### Provided records
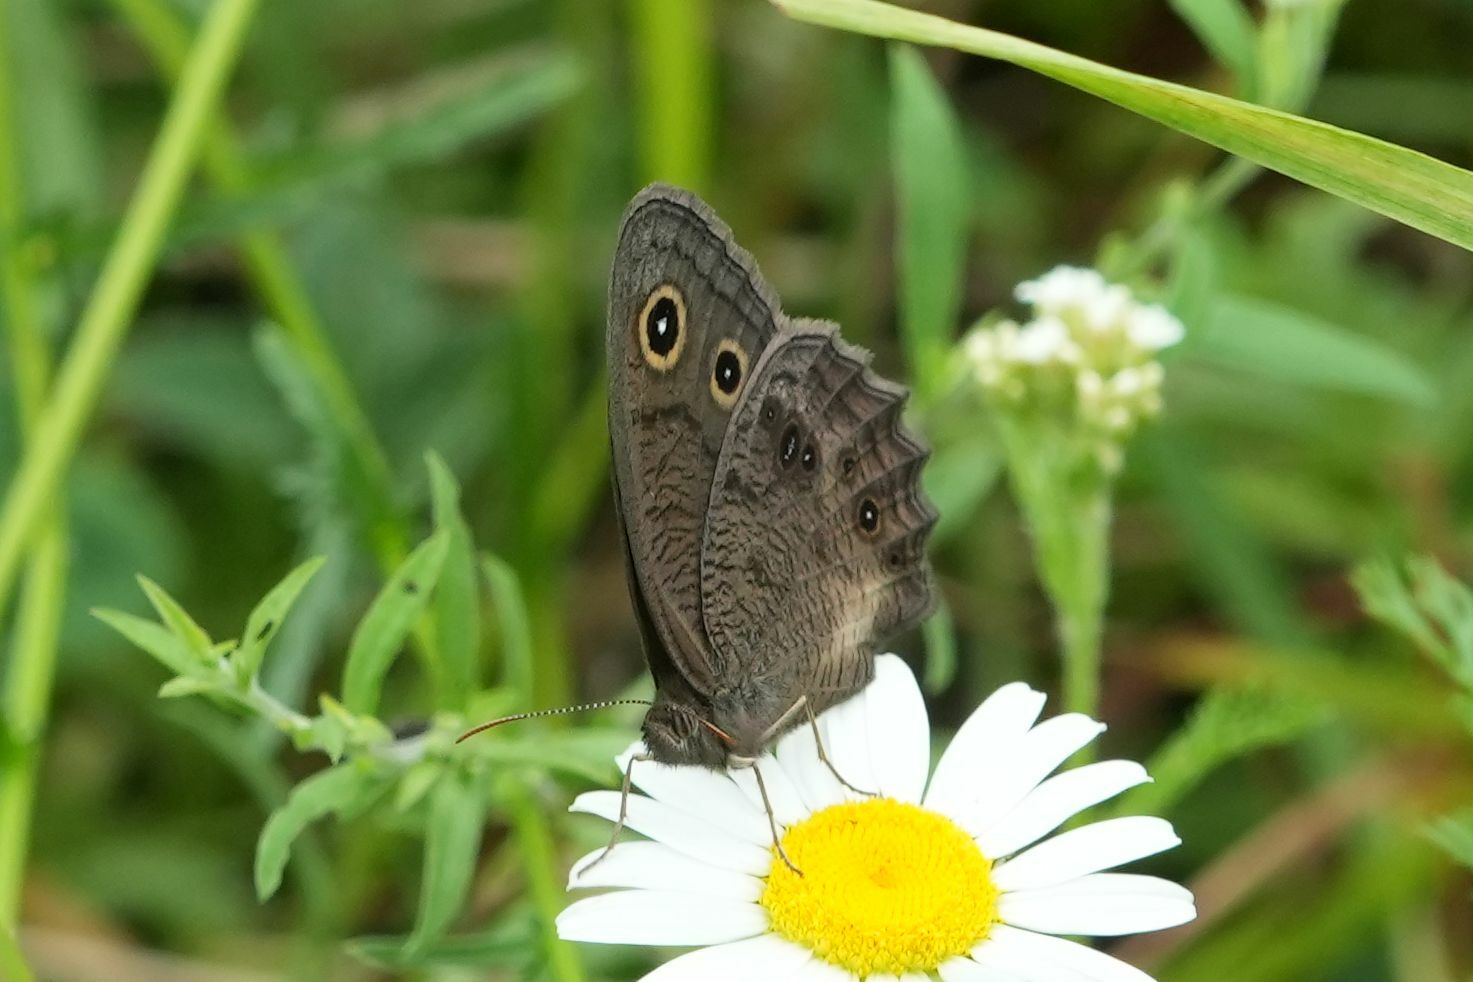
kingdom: Animalia
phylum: Arthropoda
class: Insecta
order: Lepidoptera
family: Nymphalidae
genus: Cercyonis
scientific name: Cercyonis pegala
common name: Common wood-nymph
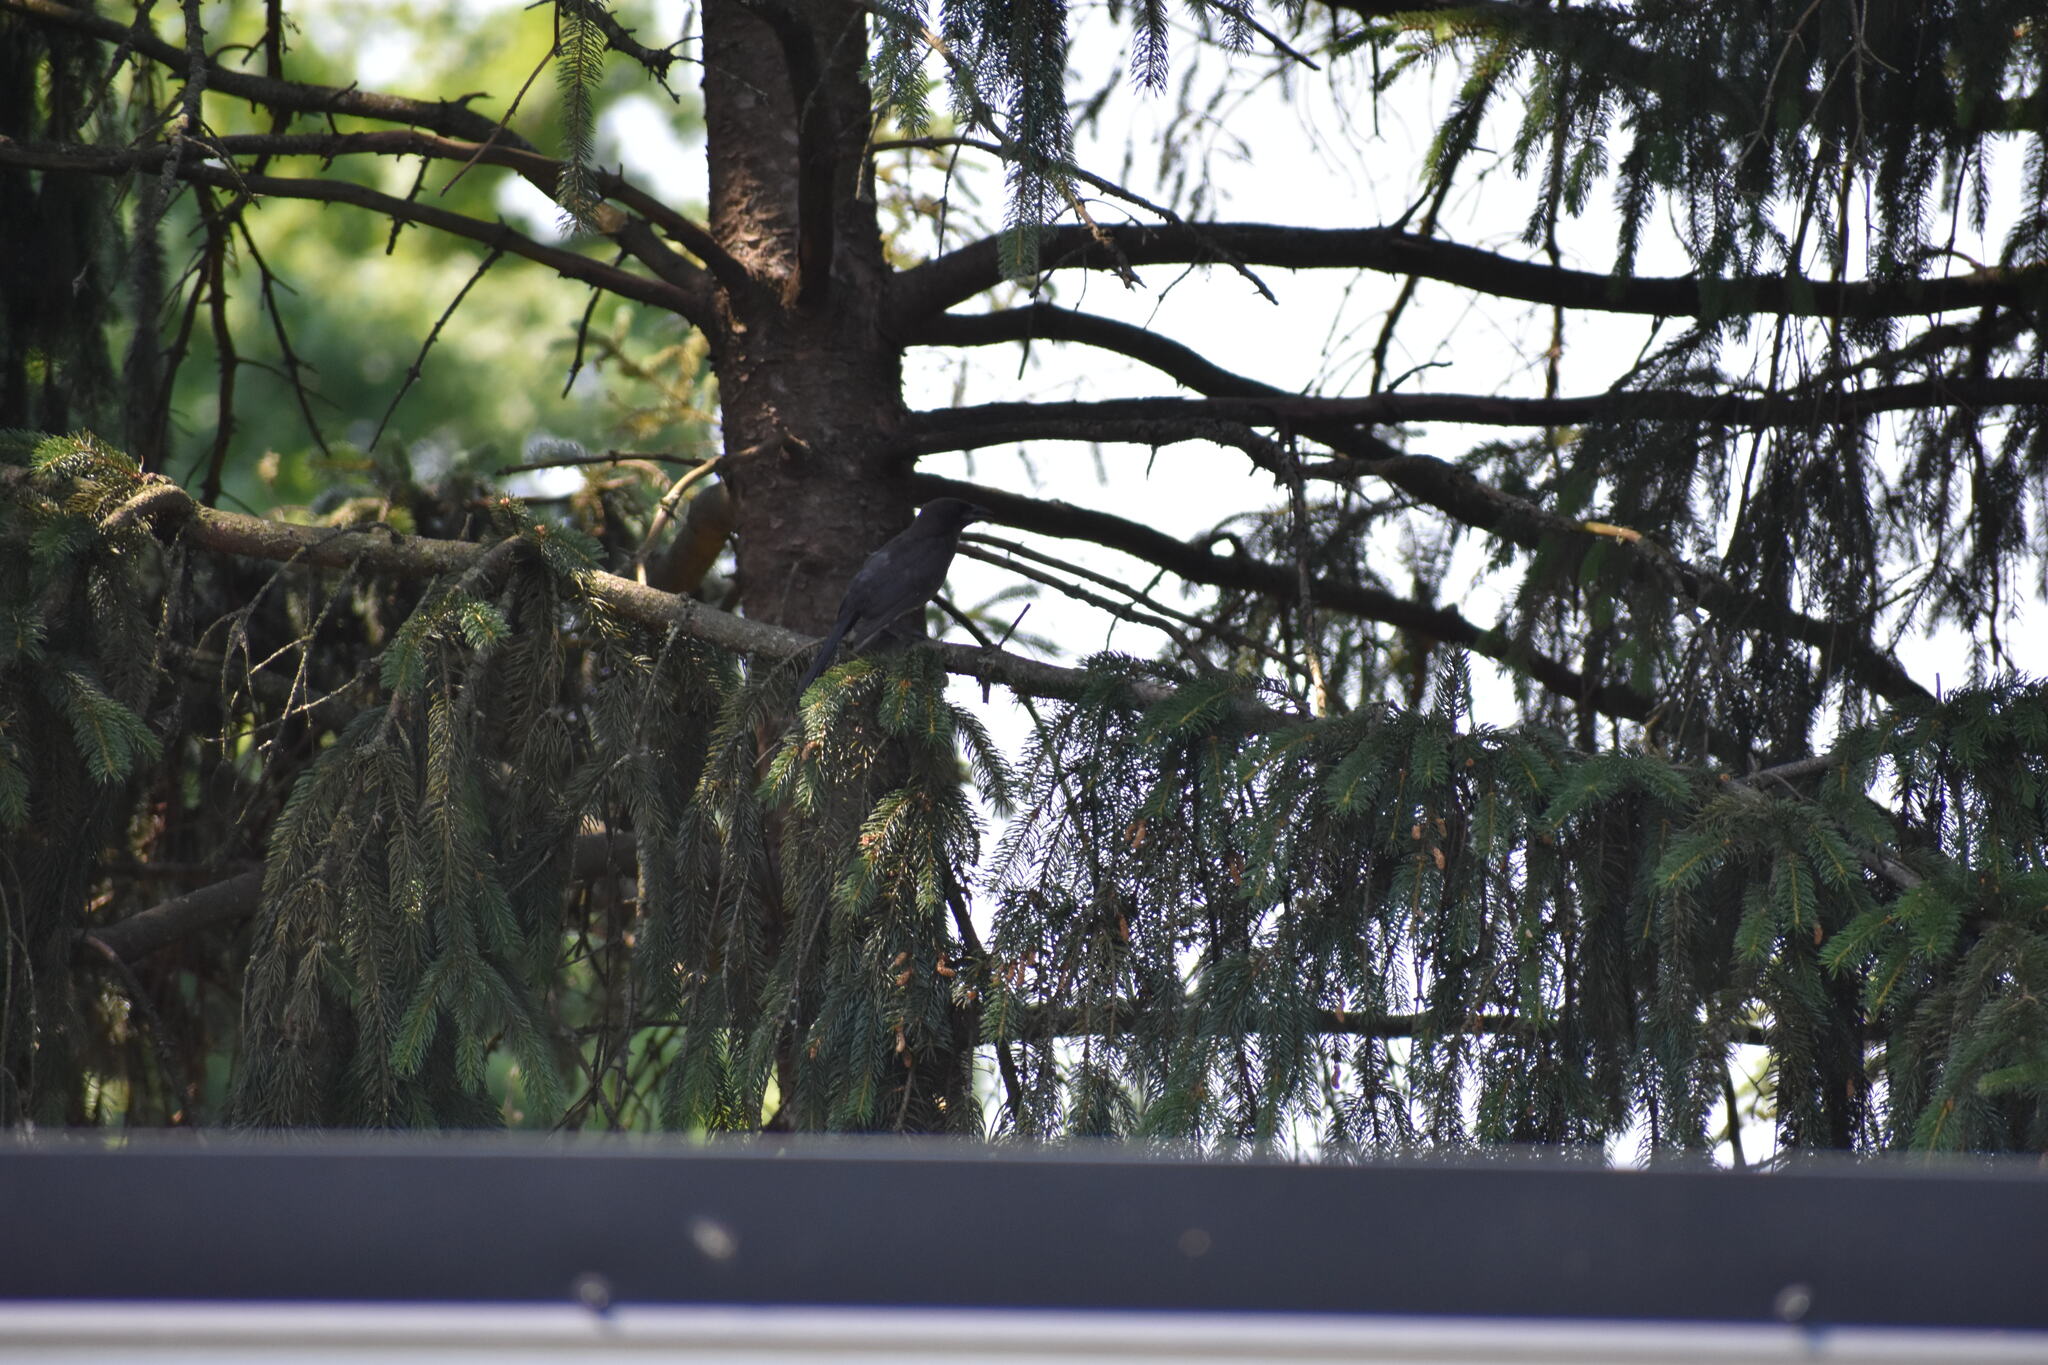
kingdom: Animalia
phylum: Chordata
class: Aves
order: Passeriformes
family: Mimidae
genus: Dumetella
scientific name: Dumetella carolinensis
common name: Gray catbird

### What needs to be done
Write out everything in the listing from the line containing "family: Nymphalidae" down to the end, both of those included, and leave the pictures out.

### Solved exercise
family: Nymphalidae
genus: Cercyonis
scientific name: Cercyonis pegala
common name: Common wood-nymph
kingdom: Animalia
phylum: Chordata
class: Aves
order: Passeriformes
family: Mimidae
genus: Dumetella
scientific name: Dumetella carolinensis
common name: Gray catbird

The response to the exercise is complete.